To demonstrate how data collection works, we’ll use two popular Prometheus exporters: cAdvisor for container metrics and Node Exporter for system-level data. All components will be combined into a single docker-compose.yml
file and run using Docker Compose on an Ubuntu server.
🔧 What You’ll Set Up:
- Core Monitoring Stack:
- Prometheus: Collects and stores metrics from various sources.
- InfluxDB: Optional storage for custom or long-term time-series data.
- Grafana: Visualizes metrics from Prometheus and InfluxDB.
- Demonstration Exporters:
- cAdvisor: Provides Docker container metrics to Prometheus.
- Node Exporter: Provides Linux system-level metrics like CPU, memory, and disk usage to Prometheus.
- Service Management:
- Docker Compose: Simplifies running and managing all services.
📂 Project Directory Structure
grafana/
├── data/
│ ├── grafana/
│ ├── influxdb2/
│ │ └── env/
│ └── prometheus/
│ ├── config/
│ │ └── prometheus.yml
│ └── data/
├── docker-compose.yml
📌 Prerequisites
Make sure the following are in place:
- Ubuntu 20.04 or higher
- Docker & Docker Compose installed
sudo
privileges
Step 1: Prepare Directories and Permissions
Let’s create the necessary directories and assign the correct permissions:
sudo mkdir -p grafana/data/grafana grafana/data/prometheus grafana/data/influxdb2 && cd grafana
sudo chown -R 472:472 ./data
📌 Note: UID 472 is the default user Grafana runs as in its container. Assigning this ownership ensures Grafana can write to the volumes.
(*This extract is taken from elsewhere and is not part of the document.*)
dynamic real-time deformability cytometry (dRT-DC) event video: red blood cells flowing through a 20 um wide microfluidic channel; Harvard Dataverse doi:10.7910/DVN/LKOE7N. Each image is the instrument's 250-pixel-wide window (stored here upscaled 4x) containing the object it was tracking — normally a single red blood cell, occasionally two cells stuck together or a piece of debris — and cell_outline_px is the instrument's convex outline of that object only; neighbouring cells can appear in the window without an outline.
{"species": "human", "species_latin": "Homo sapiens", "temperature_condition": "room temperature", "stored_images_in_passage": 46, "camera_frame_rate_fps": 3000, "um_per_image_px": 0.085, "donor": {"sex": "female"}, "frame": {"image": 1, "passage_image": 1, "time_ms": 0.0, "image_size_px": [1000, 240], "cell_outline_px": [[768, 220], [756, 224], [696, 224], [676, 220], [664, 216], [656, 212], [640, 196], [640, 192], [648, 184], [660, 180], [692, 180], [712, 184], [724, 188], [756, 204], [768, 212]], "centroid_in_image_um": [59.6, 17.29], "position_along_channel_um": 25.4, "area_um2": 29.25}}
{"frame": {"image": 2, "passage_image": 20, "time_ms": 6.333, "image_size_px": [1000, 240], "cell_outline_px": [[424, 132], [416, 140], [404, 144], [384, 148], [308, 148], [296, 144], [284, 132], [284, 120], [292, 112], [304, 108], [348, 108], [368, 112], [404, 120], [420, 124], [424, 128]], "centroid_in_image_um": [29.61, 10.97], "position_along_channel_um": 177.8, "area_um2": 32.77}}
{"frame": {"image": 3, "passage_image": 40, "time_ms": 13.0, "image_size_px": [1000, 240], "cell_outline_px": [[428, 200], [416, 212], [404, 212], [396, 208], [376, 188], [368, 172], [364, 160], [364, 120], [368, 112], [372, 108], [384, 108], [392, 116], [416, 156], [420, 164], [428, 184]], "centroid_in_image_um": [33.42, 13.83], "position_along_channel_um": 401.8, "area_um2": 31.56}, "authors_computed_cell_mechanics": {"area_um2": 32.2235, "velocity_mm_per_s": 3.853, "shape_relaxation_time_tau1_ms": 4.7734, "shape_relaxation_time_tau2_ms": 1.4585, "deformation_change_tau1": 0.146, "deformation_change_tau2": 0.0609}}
Step 2: Set Up InfluxDB Admin Credentials
sudo mkdir -p ./data/influxdb2/env && \
sudo bash -c 'echo "Your_InfluxDB_Admin_User" > ./data/influxdb2/env/.env.influxdb2-admin-username' && \
sudo bash -c 'echo "Your_InfluxDB_Admin_Password" > ./data/influxdb2/env/.env.influxdb2-admin-password' && \
sudo bash -c 'echo "MyInitialAdminToken0==" > ./data/influxdb2/env/.env.influxdb2-admin-token'
- Replace the placeholders:
Your_InfluxDB_Admin_Username
– Replace with your desired InfluxDB admin username.Your_InfluxDB_Admin_Password
– Replace with your preferred secure password.MyInitialAdminToken0==
– Replace with your custom admin token, or leave it as is if you don’t want to set a specific token.
🔐 Security Tip: Make sure these files are not exposed to the public and are only readable by trusted processes. You can restrict access with:
sudo chmod 600 ./data/influxdb2/env/.env.influxdb2-*
Step 3: Configure Prometheus
Create the Prometheus configuration file:
sudo nano ./data/prometheus/config/prometheus.yml
Add the following content inside prometheus.yml
:
global:
scrape_interval: 15s
scrape_configs:
- job_name: 'prometheus'
static_configs:
- targets: ['localhost:9090']
- job_name: 'node-exporter'
static_configs:
- targets: ['node-exporter:9100']
- job_name: 'cadvisor'
static_configs:
- targets: ['cadvisor:8080']
This configuration tells Prometheus where to scrape metrics from, including itself, Node Exporter, and cAdvisor.